Patronus illustration of the Silver Doe in the forest
© JKR/Pottermore Ltd. ™ Warner Bros.

Dolores Umbridge – Cat
From one of our very favourite professors to our very least: Dolores Umbridge’s Patronus was also a cat, just like the ones on those tasteless decorative plates she hung from her walls.

Aberforth Dumbledore – Goat
Meanwhile, Aberforth’s Patronus was a goat, which he summoned outside the Hog’s Head in an attempt to trick the Death Eaters that they’d seen a goat, rather than Harry’s stag.

Kingsley Shacklebolt – Lynx

Graceful and gleaming, the lynx landed lightly in the middle of the astonished dancers. Heads turned, as those nearest it froze, absurdly, in mid-dance. Then the Patronus’s mouth opened wide and it spoke in the loud, deep, slow voice of Kingsley Shacklebolt.
‘The Ministry has fallen. Scrimgeour is dead. They are coming.’
Harry Potter and the Deathly Hallows

An example of a member of the Order of the Phoenix using their Patronus as a communication device, Shacklebolt’s lynx landed on the dancefloor at Bill and Fleur’s wedding.

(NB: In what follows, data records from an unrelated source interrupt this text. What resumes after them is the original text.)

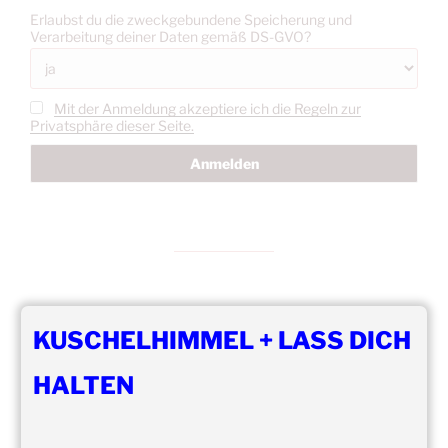
Erlaubst du die zweckgebundene Speicherung und
Verarbeitung deiner Daten gemäß DS-GVO?
Mit der Anmeldung akzeptiere ich die Regeln zur
Privatsphäre dieser Seite.
DIE NÄCHSTEN 8 VERANSTALTUNGEN:
KUSCHELHIMMEL + LASS DICH
15:00
–
20:00
,
8. August 2026
–
Mainz
HALTEN
Kuschelhimmel 5h Kuscheln
14:00
–
19:00
,
29. August 2026
–
Boppard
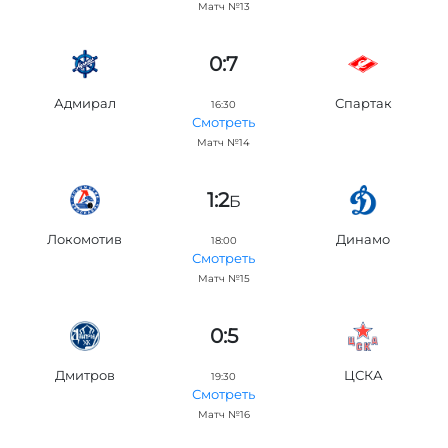
Матч №13
0:7
Адмирал
Спартак
16:30
Смотреть
Матч №14
1:2
Б
Локомотив
Динамо
18:00
Смотреть
Матч №15
0:5
Дмитров
ЦСКА
19:30
Смотреть
Матч №16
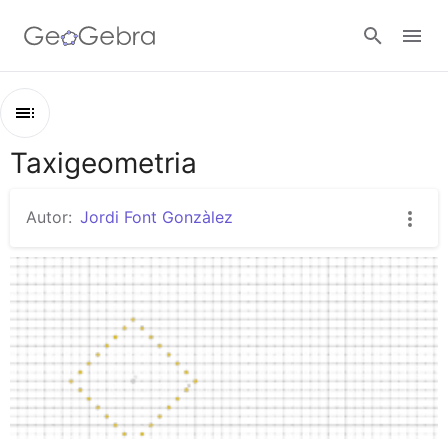
Google Classroom
Taxigeometria
Esbós
Aula GeoGebra
Taxigeometria
Autor:
Jordi Font Gonzàlez
Còniques del taxista
Valideu-vos
Altres taxistes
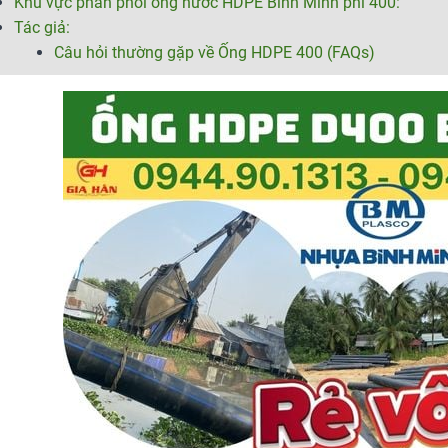
Khu vực phân phối ống nước HDPE Bình Minh phi 400:
Tác giả:
Câu hỏi thường gặp về Ống HDPE 400 (FAQs)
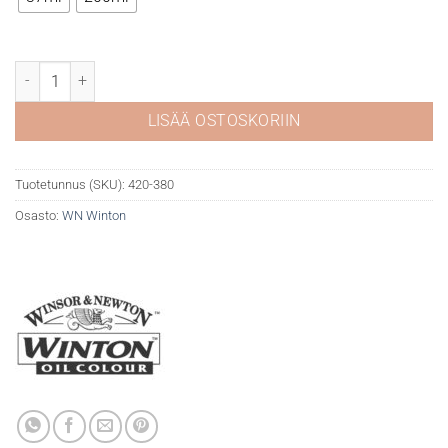
WN Winton öljyväri 380 Magenta määrä
LISÄÄ OSTOSKORIIN
Tuotetunnus (SKU):
420-380
Osasto:
WN Winton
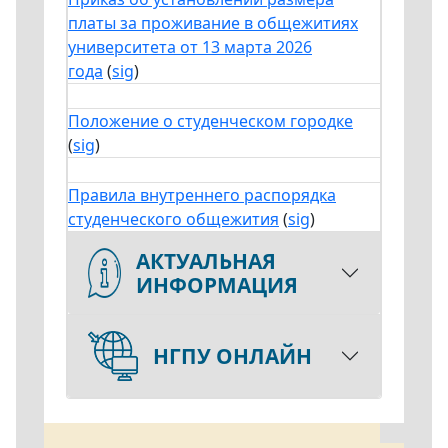
платы за проживание в общежитиях
университета от 13 марта 2026
года
(
sig
)
Положение о студенческом городке
(
sig
)
Правила внутреннего распорядка
студенческого общежития
(
sig
)
АКТУАЛЬНАЯ
ИНФОРМАЦИЯ
НГПУ ОНЛАЙН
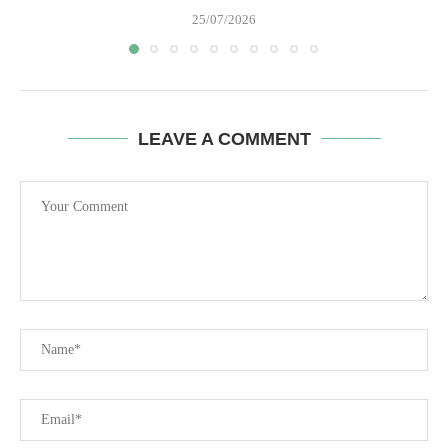
25/07/2026
LEAVE A COMMENT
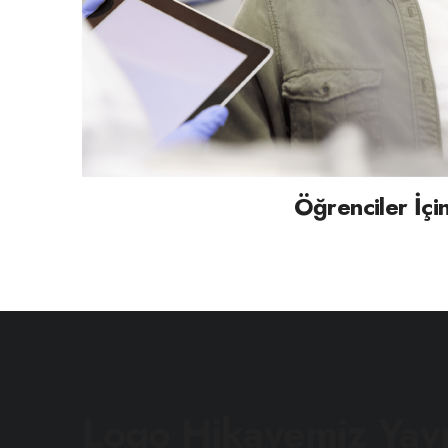
Öğrenciler İçi
Logo Hikayemiz Yay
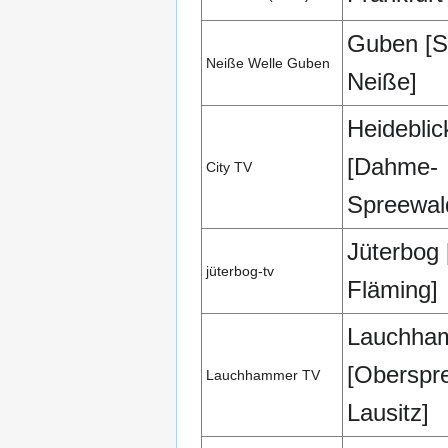
Guben [S
Neiße Welle Guben
Neiße]
Heideblic
[Dahme-
City TV
Spreewal
Jüterbog 
jüterbog-tv
Fläming]
Lauchha
[Oberspr
Lauchhammer TV
Lausitz]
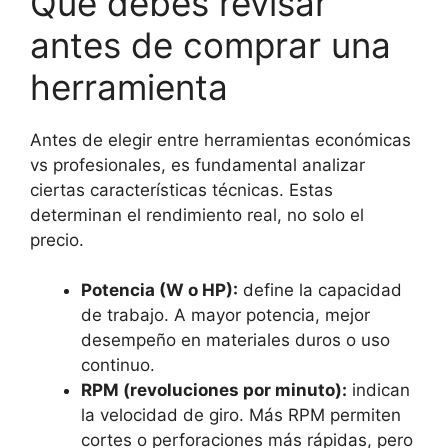
Qué debes revisar
antes de comprar una
herramienta
Antes de elegir entre herramientas económicas
vs profesionales, es fundamental analizar
ciertas características técnicas. Estas
determinan el rendimiento real, no solo el
precio.
Potencia (W o HP):
define la capacidad
de trabajo. A mayor potencia, mejor
desempeño en materiales duros o uso
continuo.
RPM (revoluciones por minuto):
indican
la velocidad de giro. Más RPM permiten
cortes o perforaciones más rápidas, pero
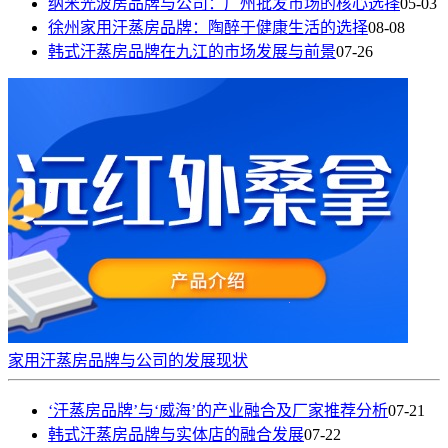
纳米光波房品牌与公司：广州批发市场的核心选择
05-03
徐州家用汗蒸房品牌：陶醉于健康生活的选择
08-08
韩式汗蒸房品牌在九江的市场发展与前景
07-26
家用汗蒸房品牌与公司的发展现状
‘汗蒸房品牌’与‘威海’的产业融合及厂家推荐分析
07-21
韩式汗蒸房品牌与实体店的融合发展
07-22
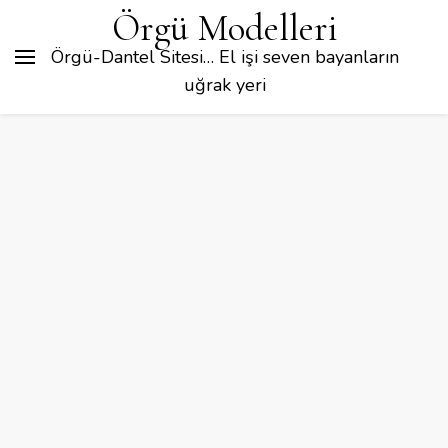
Örgü Modelleri
Örgü-Dantel Sitesi… El işi seven bayanların
uğrak yeri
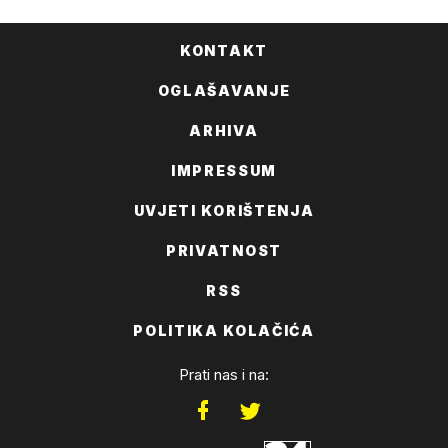
KONTAKT
OGLAŠAVANJE
ARHIVA
IMPRESSUM
UVJETI KORIŠTENJA
PRIVATNOST
RSS
POLITIKA KOLAČIĆA
Prati nas i na:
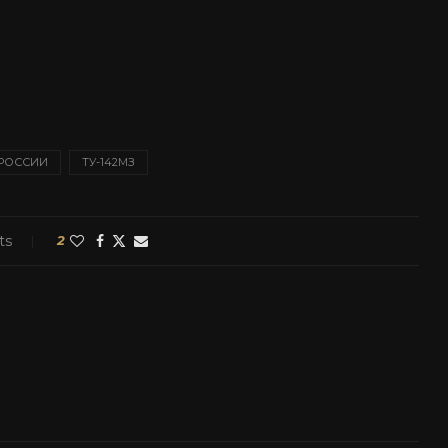
 РОССИИ
ТУ-142МЗ
ts
2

The lynx Patronus interrupts Bill and Fleur's wedding with a warning.
© JKR/Pottermore Ltd. ™ Warner Bros.

Arthur Weasley – Weasel

Harry drew his wand again and spun round to see a silver Patronus soar through the drawing-room window and land upon the floor in front of them, where it solidified into the weasel that spoke with the voice of Ron’s father.
Harry Potter and the Deathly Hallows

How brilliant that Mr Weasley’s Patronus was a weasel!

Dumbledore’s Army

In Harry Potter and the Order of the Phoenix, Harry taught his friends and fellow members of Dumbledore’s Army how to cast their Patronuses, with some having more luck than others:

Cho Chang – Swan

Seamus Finnigan – Fox

Hermione Granger – Otter

Luna Lovegood – Hare

Ernie Macmillan – Boar

Ginny Weasley – Horse

Ron Weasley – Jack Russell terrier

They were later cast, with varying success and in support of Harry, during the Battle of Hogwarts:

He saw Ron’s silver terrier burst into the air, flicker feebly and expire; he saw Hermione’s otter twist in mid-air and fade, and his own wand trembled in his hand, and he almost welcomed the oncoming oblivion, the promise of nothing, of no feeling…
And then a silver hare, a boar and a fox soared past Harry, Ron and Hermione’s heads: the Dementors fell back before the creatures’ approach. Three more people had arrived out of the darkness to stand beside them, their wands outstretched, continuing to cast their Patronuses: Luna, Ernie and Seamus.
Harry Potter and the Deathly Hallows

Lastly, how is a Patronus conjured?

With the incantation ‘EXPECTO PATRONUM.’ We don’t mean to shout, but really you have to say it like you mean it. Off you go now, it’s time for you to discover yours.